Dans un souci de cohérence et dans l'intérêt de
toutes les parties, un nouveau bail emphytéotique a alors été conclu
entre la RW (propriétaire du Domaine) et la Fondation (emphytéote) pour
une durée de 99 ans permettant ainsi de réunifier l'emphytéose du
Domaine en un seul acte.
Aux termes de ce bail emphytéotique, les engagements suivants ont notamment été pris par la Fondation :
- paiement d'un canon, payable à la RW pour autant que, lors de la clôture des comptes annuels de l'emphytéote, il est constaté que la gestion du Domaine d'Annevoie génère un bénéfice pour l'emphytéote (condition présumée) ;
- garantir l'accès aux Jardins au public, sauf
force majeure 6 jours par semaine en ce compris notamment les samedis,
dimanches et jours fériés, pour une période s'étalant chaque année au
minimum de Pâques à la Toussaint inclus;
- exploiter effectivement les Jardins d'Annevoie;
- entretenir les bâtiments et ouvrages construits, d'y faire les grosses réparations de toute nature sans en - exiger aucune du bailleur ;
- aménager et entretenir l'ensemble des terrains;
- assurer l'entier respect des diverses lois et règlements de quelque nature qu'ils soient lorsqu'il effectuera toutes constructions et travaux.

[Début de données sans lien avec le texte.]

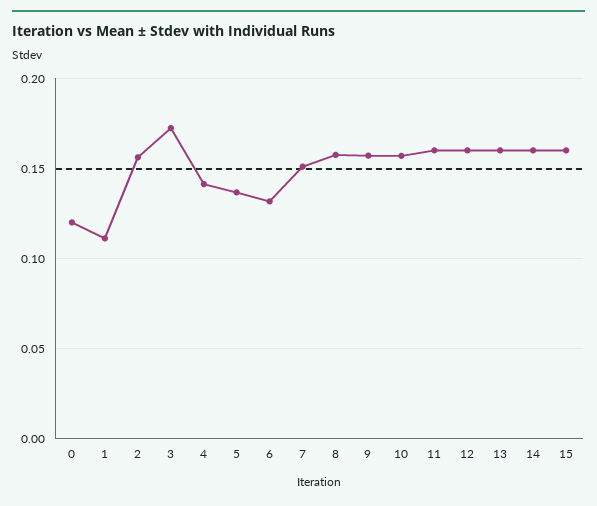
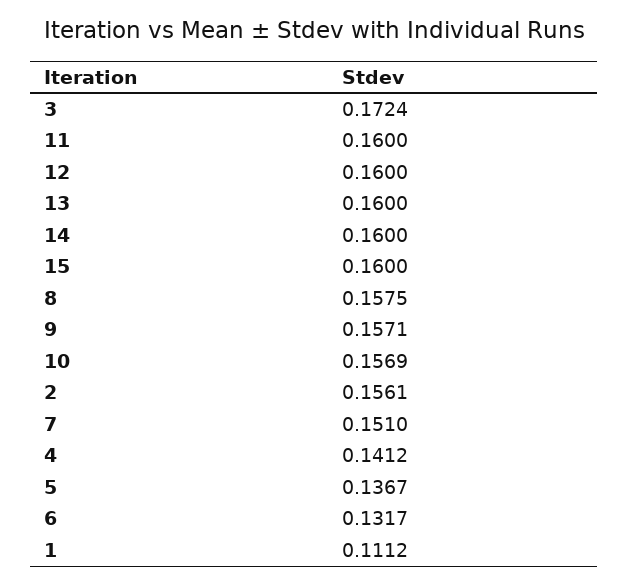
  {
-   "0": 0.12,
    "1": 0.1112,
    "2": 0.1561,
    "3": 0.1724,
    "4": 0.1412,
    "5": 0.1367,
    "6": 0.1317,
    "7": 0.151,
    "8": 0.1575,
    "9": 0.1571,
    "10": 0.1569,
    "11": 0.16,
    "12": 0.16,
    "13": 0.16,
    "14": 0.16,
    "15": 0.16
  }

- demander tout permis ou agréation nécessaire à son activité, en temps utile avec l'assistance du bailleur, si nécessaire;
- admettre en tous lieux dans le Domaine d'Annevoie au maximum deux fois par an, dans un délai de 30 jours après notification, les délégués de la RW aux fins de vérifier la bonne exécution par l'emphytéote des obligations qu'il a contractées;
Le Protocole prévoit en outre un
engagement de Monsieur Loumaye d'entreprendre dans les meilleurs délais
tous travaux nécessaires afin de, à ses frais, régulariser la situation
du Domaine d'Annevoie en ce qui concerne les infractions limitativement
listées en annexe au Protocole afin de régulariser la situation du
Domaine dans le but de pouvoir retrouver son statut de Patrimoine
Exceptionnel de Wallonie.
En ce qui concerne le rôle futur de la
SOGEPA dans le dossier Annevoie, le Protocole prévoit que la RW a le
droit, pendant toute la durée du bail emphytéotique, d'avoir un
représentant avec droit de vote au sein du conseil d'administration de
la Fondation. Elle peut en outre désigner un observateur ayant une
expertise reconnue en patrimoine, avec voix consultative. Cette mission
sera assurée par la SOGEPA au bénéfice de la RW.